I have had my Lenovo W520 a week now and must say I am very happy with it. I am still hitting the wrong keys a good deal of the time, the only problem being the Fn and Ctrl keys are reversed in position from my old Acer, it is a good job Fn-V and Fn-C does nothing dangerous!.

The keyboard is very nice to type on, a far more solid feel than any previous laptop I have had.

The performance is great, but you would expect it to be good with an Core i7 and 16Gb.

But the most impressive thing has been the battery life, a good five hours even running a TFS instance on Windows 7 and having VS2010 and Office open as I do most days. I had not expected that, the battery extender bits seems to do the job very well.

So all in all very happy, seems an excellent desktop replacement, I just need to find the time to get a lab management demo rig onto it to check it out in really bit load.

Moving a VHD boot disk to Hyper-V

I have just replaced my old Acer laptop with a rather nice Lenovo W520. This has plenty of memory and is able to run Hyper-V. In the past for TFS demos I had used boot from VHD to boot the Acer into Windows 2K8, as the Acer could not run Hyper-V due to lack of hardware virtualisation support in the bios. So I had a fully configured VHD boot what I wanted to move to Hyper-V.

My first though was I could just use the P2V system build into SCVMM. I ran the wizard, connected to my VHD booted Acer laptop, provide the details asked for and all looked good until the last screen when I got the error

Error (13256):
The disk with index 1 on source machine is an attached virtual hard disk. This configuration is not supported for physical-to-virtual conversions.


So that was a non starter.

So I just copied the VHD to my new Hyper-V server and created a new Hyper-V VM using it. However, when I tried to boot this it said I had no boot sector. When you think about it this not unreasonable as this VHD was always booted off my laptops primary disk boot partition. The process to fix this was as follows (thanks to Rik for some help here)

  1. Mount the VHD directly onto my Windows 2K8 Hyper-V host via the Disk Manager in the admin tools.Don’t bother to assign a drive letter.
  2. Select the Windows 2K8 partition on the VHD and shrink it by 110Mb, this is to create space for the boot partition (I suppose you could use a VHD resizer tool, but that would be slower from my experience as this rewrites the whole VHD, the shrink is very quick)
  3. In the new gap, create a simple partition and format as NTFS with the same ‘System Reserved’
  4. Dismount the VHD
  5. Start the Hyper-V VM using the edit VHD, you will still get the no boot device error
  6. Attach a Windows 7 DVD ISO and restart the VM, it should boot into the Windows setup. On the first screen press Shift F10 to get the command prompt.
  7. You should be on drive X: and see a drive C; (your old VHD partition) and D: ( the newly created one)
  8. Run the command bcdboot c:\windows /s d: to create the boot partition
  9. Load diskpart and (probably) the following commands
    • select the VHD disk – sel disk 0
    • list the partitions – list part
    • select the new partition – sel part 2
    • make it active – active
    • exit distpart
  10. As a check you can run the command bcdedit to see that it added something (this command would have returned nothing prior to bcdboot being run)

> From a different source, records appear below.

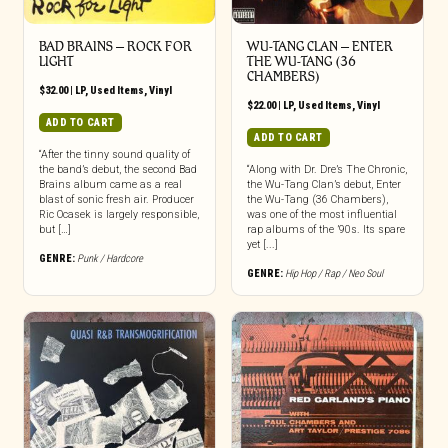
BAD BRAINS ‎– ROCK FOR
WU-TANG CLAN – ENTER
LIGHT
THE WU-TANG (36
CHAMBERS)
$
32.00
|
LP
,
Used Items
,
Vinyl
$
22.00
|
LP
,
Used Items
,
Vinyl
ADD TO CART
ADD TO CART
“After the tinny sound quality of
the band’s debut, the second Bad
“Along with Dr. Dre’s The Chronic,
Brains album came as a real
the Wu-Tang Clan’s debut, Enter
blast of sonic fresh air. Producer
the Wu-Tang (36 Chambers),
Ric Ocasek is largely responsible,
was one of the most influential
but […]
rap albums of the ’90s. Its spare
yet [...]
GENRE:
Punk / Hardcore
GENRE:
Hip Hop / Rap / Neo Soul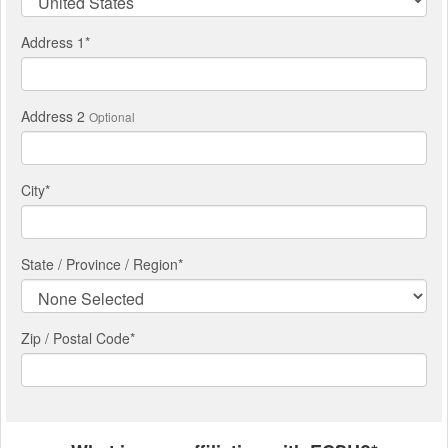
Address 1
*
Address 2
Optional
City
*
State / Province / Region
*
Zip / Postal Code*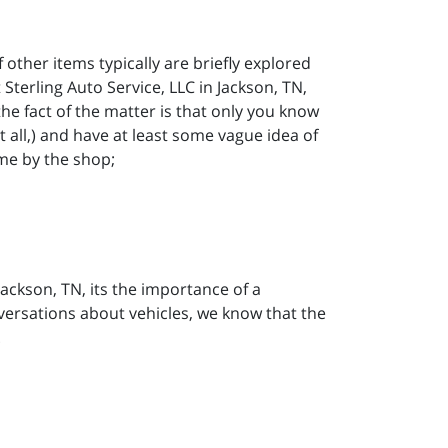
f other items typically are briefly explored
Sterling Auto Service, LLC in Jackson, TN,
he fact of the matter is that only you know
t all,) and have at least some vague idea of
me by the shop;
 Jackson, TN, its the importance of a
nversations about vehicles, we know that the
.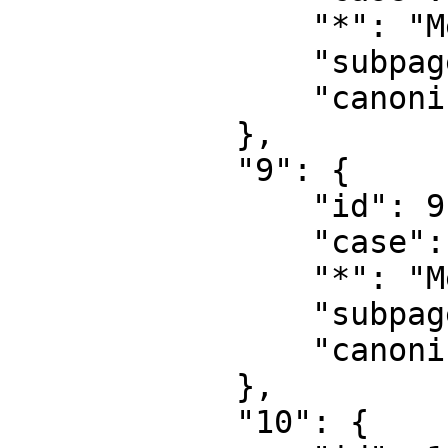
                "*": "MediaWiki",

                "subpages": "",

                "canonical": "MediaWiki"

            },

            "9": {

                "id": 9,

                "case": "first-letter",

                "*": "MediaWiki talk",

                "subpages": "",

                "canonical": "MediaWiki talk"

            },

            "10": {
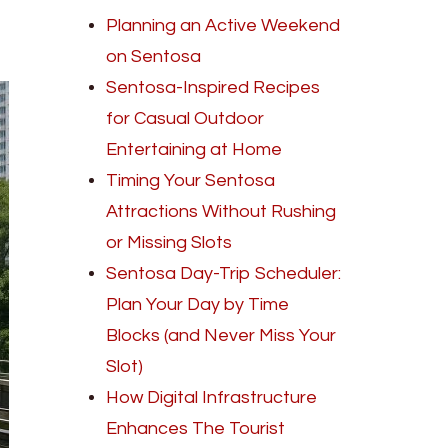
Planning an Active Weekend
on Sentosa
Sentosa-Inspired Recipes
for Casual Outdoor
Entertaining at Home
Timing Your Sentosa
Attractions Without Rushing
or Missing Slots
Sentosa Day-Trip Scheduler:
Plan Your Day by Time
Blocks (and Never Miss Your
Slot)
How Digital Infrastructure
Enhances The Tourist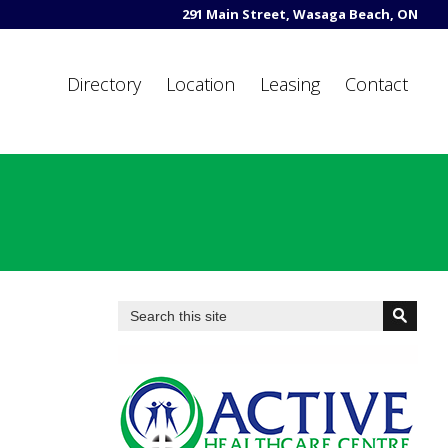
291 Main Street, Wasaga Beach, ON
Directory
Location
Leasing
Contact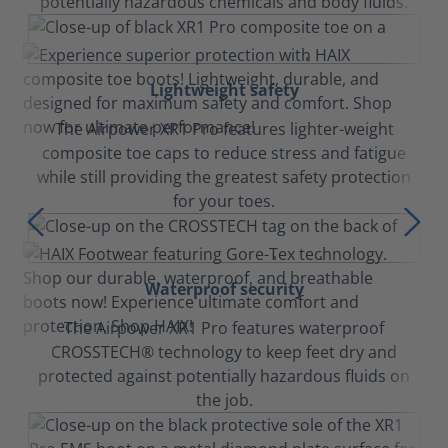
potentially hazardous chemicals and body fluids.
Lightweight safety
The Airpower XR1 Pro features lighter-weight
composite toe caps to reduce stress and fatigue
while still providing the greatest safety protection
for your toes.
Waterproof security
The Airpower XR1 Pro features waterproof
CROSSTECH® technology to keep feet dry and
protected against potentially hazardous fluids on
the job.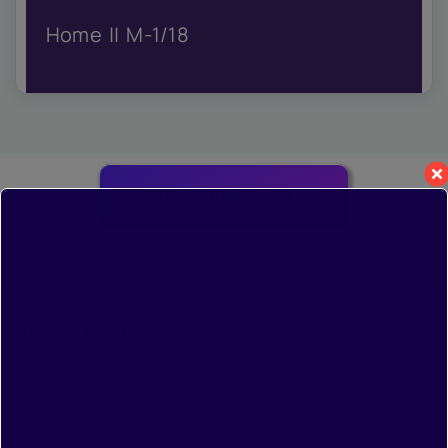
IQAC
Home
M-1/18
NIRF
Academics
Financial
Seminar
Activities
Scholarships
View All Posts
Publication
Library
Safety Measures
Contact
Important Links
•
Home
•
Photo Gallery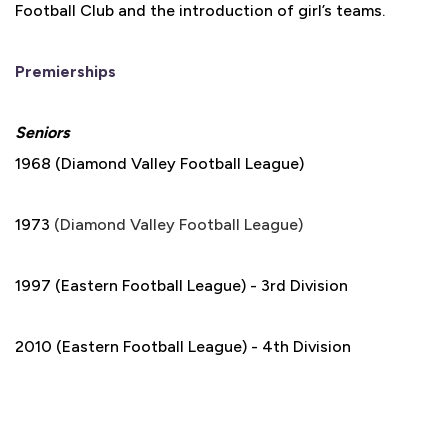
Football Club and the introduction of girl’s teams.
Premierships
Seniors
1968 (Diamond Valley Football League)
1973
(Diamond Valley Football League)
1997 (Eastern Football League) - 3rd Division
2010 (Eastern Football League) - 4th Division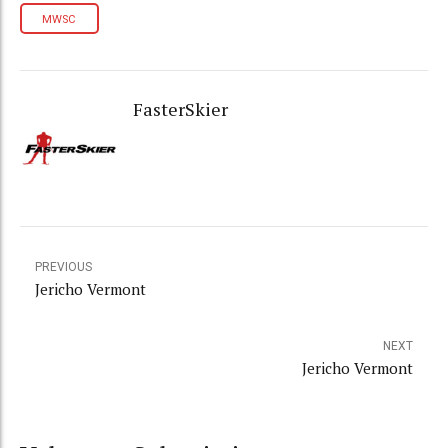
MWSC
FasterSkier
PREVIOUS
Jericho Vermont
NEXT
Jericho Vermont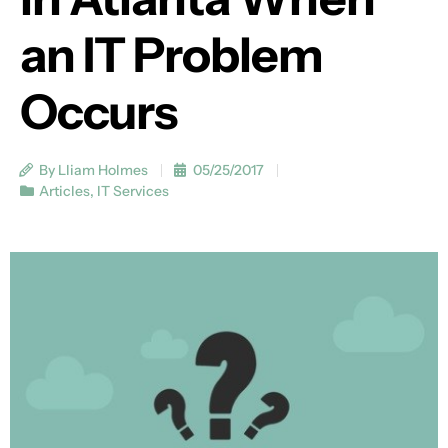
an IT Problem
Occurs
By Lliam Holmes
05/25/2017
Articles
,
IT Services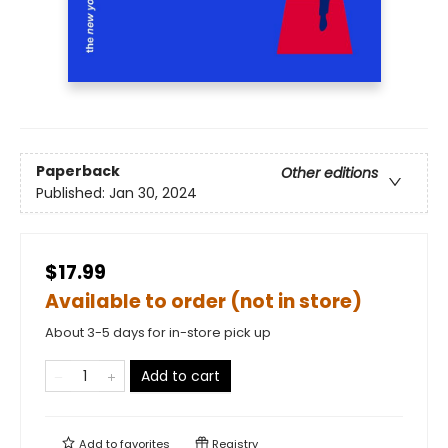
Paperback
Other editions
Published:
Jan 30, 2024
$17.99
Available to order (not in store)
About 3-5 days for in-store pick up
Add to cart
Add to
favorites
Registry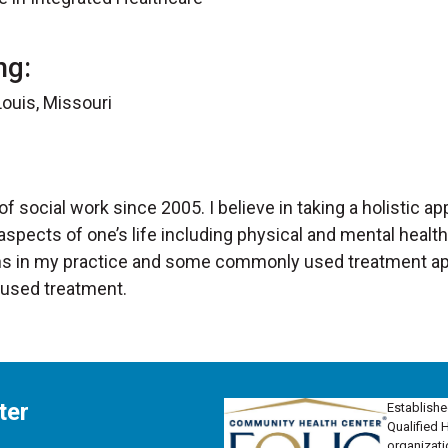
ng:
ouis, Missouri
 of social work since 2005. I believe in taking a holistic a
 aspects of one’s life including physical and mental health
ions in my practice and some commonly used treatment a
cused treatment.
ter
Establishe
Qualified 
organizati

You should now be able to restart the VM and it should boot using the installed Windows 2K8 partition. As it has changed hardware it will probably want to reboot a few times as drivers are updated.

Speaking at usergroups in Leeds and Southampton

Next week I am speaking at:

The West Yorkshire BCS on “Application Lifecycle Management - supporting the software development process from inception to retirement” , Wednesday 20 July 2011, 6.30pm (refreshments available from 5.45pm) at NTI Leeds, Old Broadcasting House, 148 Woodhouse Lane, Leeds, LS2 9EN.


NxtGen Southampton on “TDD & Mocking, a love affair”, Thursday, July 21, 2011 , 7pm,  St Andrew's Hall, Avenue St Andrew's URC, SOUTHAMPTON, SO17 1XQ

Maybe see you at one of these events, but given the distance between the venues I doubt it will be at both!